1. Inspection apparatus, comprising: an X-ray source, which is configured to emit a focused beam of X-rays toward a semiconductor wafer; a motion stage, which is configured to align a location of the focused beam relative to the wafer so that the beam is focused on a feature formed on the wafer, the feature including a volume containing a first material and a cap made of a second material, different from the first material, that is formed over the volume; an array of detectors, comprising first and second detectors positioned at opposing azimuthal angles relative to the feature, which are configured to detect X-ray fluorescent photons that are emitted by the first material in response to the irradiating beam and pass through the cap before striking the detectors, and to output respective first and second signals in response to the detected X-ray fluorescent photons; and processing circuitry, which is coupled to measure and normalize a difference between first and second signals and to identify, in response to the normalized difference between the signals, a void enclosed inside the cap.

2. The apparatus according to claim 1 , wherein the array of detectors further comprises third and fourth detectors, which are positioned at mutually-opposing azimuthal angles between the first and second detectors and are configured to output respective third and fourth signals in response to the X-ray fluorescent photons, and wherein the processing circuitry is coupled to measure a further difference between the third and fourth signals in order to identify the void.

3. The apparatus according to claim 1 , wherein the processing circuitry is configured to measure an attenuation by the second material of the X-rays emitted in a characteristic fluorescence line of the first material.

4. The apparatus according to claim 3 , wherein the processing circuitry is configured to estimate a size of the cap responsively to the attenuation.

5. The apparatus according to claim 1 , wherein the detectors and configured to detect further X-rays emitted from the cap in response to the irradiating beam in a characteristic fluorescence line of the second material, and wherein the processing circuitry is configured to assess a misalignment of the array relative to the feature based on a difference between the X-rays in the characteristic fluorescence line detected at the different angles, and to correct for the misalignment in detection of the X-ray fluorescent photons.

6. The apparatus according to claim 5 , wherein each of the detectors is configured to simultaneously detect the X-ray fluorescent photons that are emitted by the first material and the further X-rays emitted from the cap.

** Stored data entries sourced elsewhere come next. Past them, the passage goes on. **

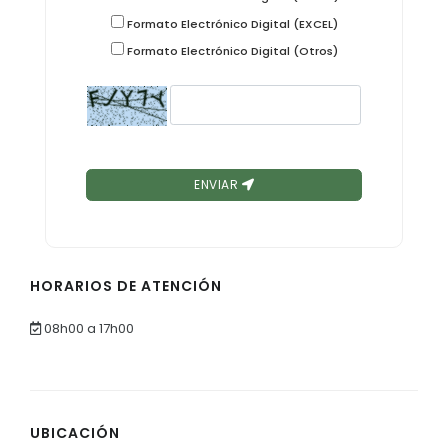
Formato Electrónico Digital (EXCEL)
Formato Electrónico Digital (Otros)
ENVIAR
HORARIOS DE ATENCIÓN
08h00 a 17h00
UBICACIÓN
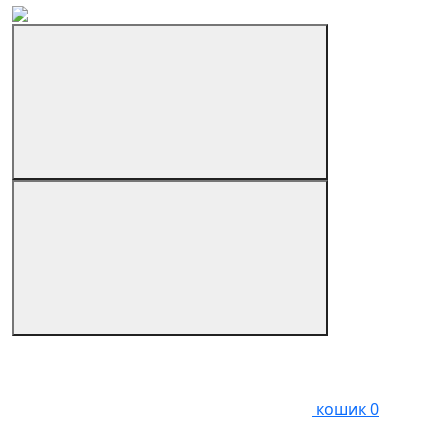
кошик
0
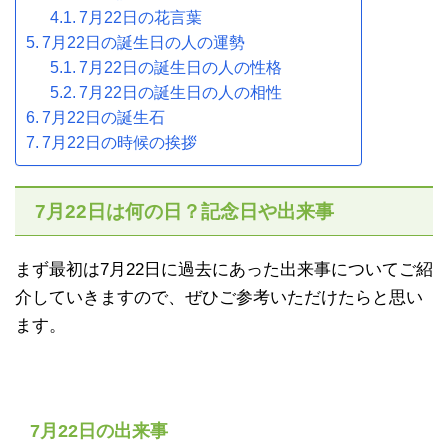
7月22日の花言葉
7月22日の誕生日の人の運勢
7月22日の誕生日の人の性格
7月22日の誕生日の人の相性
7月22日の誕生石
7月22日の時候の挨拶
7月22日は何の日？記念日や出来事
まず最初は7月22日に過去にあった出来事についてご紹
介していきますので、ぜひご参考いただけたらと思い
ます。
7月22日の出来事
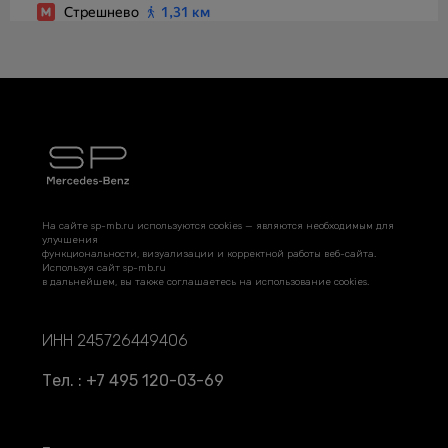
На сайте sp-mb.ru используются cookies — являются необходимым для
улучшения
функциональности, визуализации и корректной работы веб-сайта.
Используя сайт sp-mb.ru
в дальнейшем, вы также соглашаетесь на использование cookies.
ИНН 245726449406
Тел. : +7 495 120-03-69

7. The apparatus according to claim 3 , wherein the volume comprises a pillar containing a first metallic element, and the cap includes a second metallic element, configured to serve as an electrical contact for the pillar.

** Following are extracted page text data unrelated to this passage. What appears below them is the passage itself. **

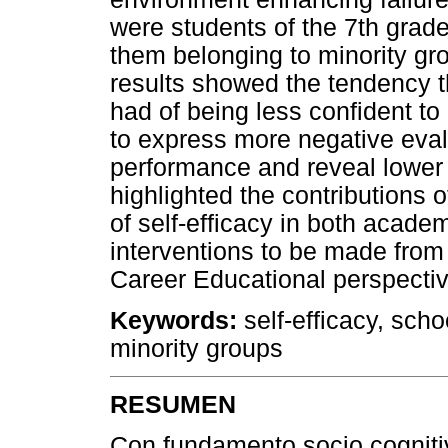
were students of the 7th grade
them belonging to minority gr
results showed the tendency t
had of being less confident to
to express more negative eval
performance and reveal lower 
highlighted the contributions o
of self-efficacy in both acade
interventions to be made from 
Career Educational perspectiv
Keywords:
self-efficacy, scho
minority groups
RESUMEN
Con fundamento socio cognitiv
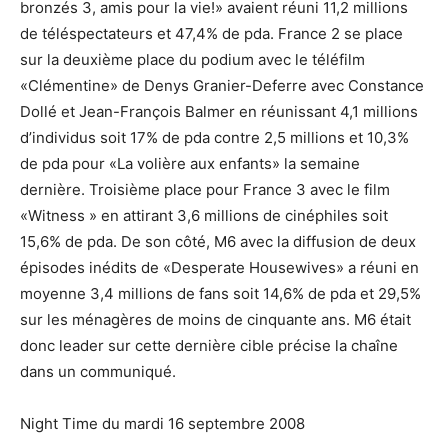
bronzés 3, amis pour la vie!» avaient réuni 11,2 millions
de téléspectateurs et 47,4% de pda. France 2 se place
sur la deuxième place du podium avec le téléfilm
«Clémentine» de Denys Granier-Deferre avec Constance
Dollé et Jean-François Balmer en réunissant 4,1 millions
d’individus soit 17% de pda contre 2,5 millions et 10,3%
de pda pour «La volière aux enfants» la semaine
dernière. Troisième place pour France 3 avec le film
«Witness » en attirant 3,6 millions de cinéphiles soit
15,6% de pda. De son côté, M6 avec la diffusion de deux
épisodes inédits de «Desperate Housewives» a réuni en
moyenne 3,4 millions de fans soit 14,6% de pda et 29,5%
sur les ménagères de moins de cinquante ans. M6 était
donc leader sur cette dernière cible précise la chaîne
dans un communiqué.
Night Time du mardi 16 septembre 2008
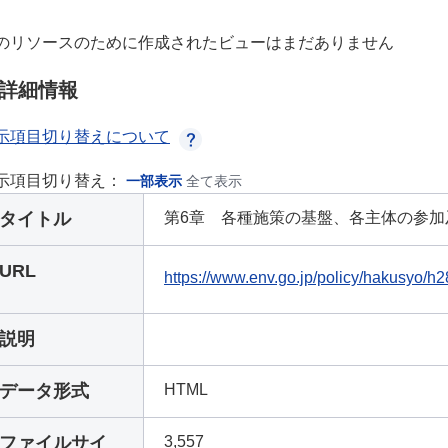
のリソースのために作成されたビューはまだありません
詳細情報
示項目切り替えについて
示項目切り替え：
一部表示
全て表示
タイトル
第6章 各種施策の基盤、各主体の参加
URL
https://www.env.go.jp/policy/hakusyo/h
説明
データ形式
HTML
ファイルサイ
3,557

8. A method for inspection, comprising: irradiating, with a focused beam, a semiconductor wafer; aligning the beam with the wafer so that the beam is focused on a feature formed on the wafer, the feature including a volume containing a first material and a cap made of a second material, different from the first material, that is formed over the volume; detecting, using one or more detectors positioned at opposing, first and second azimuthal angles relative to the feature, X-ray fluorescent photons that are emitted by the first material in response to the irradiating beam and pass through the cap before striking the detectors; and measuring and normalizing a difference between first and second signals output by the one or more detectors at the first and second azimuthal angles, respectively, in response to the detected X-ray fluorescent photons, and identifying, in response to the normalized difference between the signals, a void enclosed inside the cap.

9. The method according to claim 8 , and comprising: detecting, using the one or more detectors, the X-ray fluorescent photons that are emitted by the first material in response to the irradiating beam and pass through the cap at mutually-opposing third and fourth azimuthal angles, between the first and second azimuthal angles; and measuring a further difference between third and fourth signals output by the one or more detectors at the third and fourth azimuthal angles, respectively, in response to the detected X-ray fluorescent photons in order to identify the void.

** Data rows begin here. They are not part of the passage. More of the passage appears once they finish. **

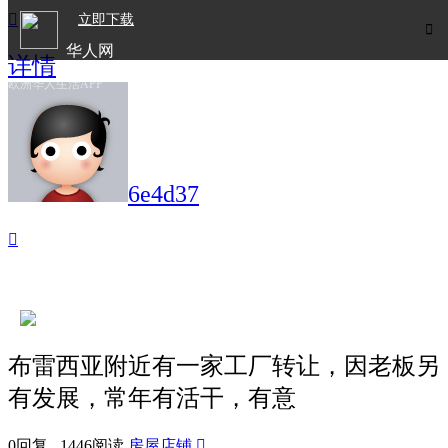

立即下载

华人网
详情
欧洲华人生活APP
6e4d37

布雷西亚附近有一家工厂转让，因老板另
有发展，常年有活干，有意
0回复 1446阅读
房屋店铺

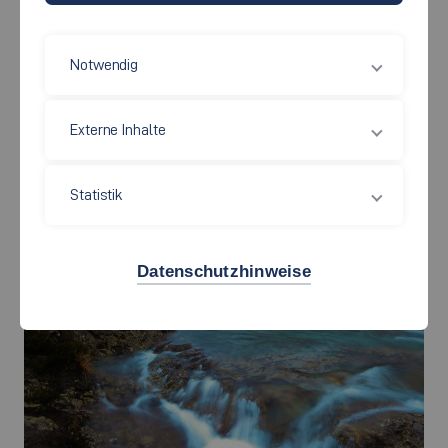
Notwendig
Externe Inhalte
Statistik
Datenschutzhinweise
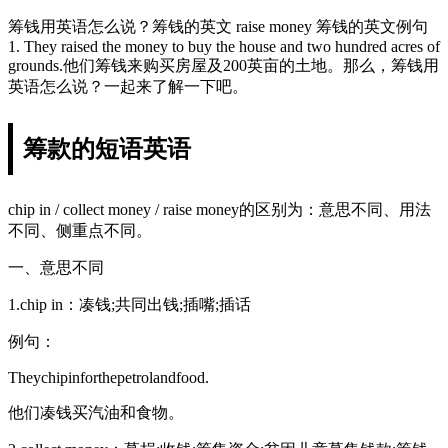
筹钱用英语怎么说？筹钱的英文 raise money 筹钱的英文例句
1. They raised the money to buy the house and two hundred acres of
grounds.他们筹钱来购买房屋及200英亩的土地。那么，筹钱用
英语怎么说？一起来了解一下吧。
筹款的短语英语
chip in / collect money / raise money的区别为：意思不同、用法
不同、侧重点不同。
一、意思不同
1.chip in：凑钱;共同出钱;插嘴;插话
例句：
Theychipinforthepetrolandfood.
他们凑钱买汽油和食物。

10. The method according to claim 8 , and comprising measuring an attenuation by the second material of the X-rays emitted in a characteristic fluorescence line of the first material.

11. The method according to claim 10 , wherein measuring the attenuation comprises estimating a size of the cap responsively to the attenuation.

12. The method according to claim 8 , and comprising detecting, using an array of the detectors, further X-rays emitted from the cap in response to the irradiating beam in a characteristic fluorescence line of the second material, and assessing a misalignment of the array relative to the feature based on a difference between the X-rays in the characteristic fluorescence line detected at the different angles, and wherein detecting the X-ray fluorescent photons comprises correcting for the misalignment in detection of the X-ray fluorescent photons.

13. The method according to claim 12 , wherein detecting the further X-rays comprises simultaneously detecting, in each of the detectors in the array, the X-ray fluorescent photons that are emitted by the first material and the further X-rays emitted from the cap.

14. The method according to claim 8 , wherein the volume comprises a pillar containing a first metallic element, and the cap includes a second metallic element, configured to serve as an electrical contact for the pillar.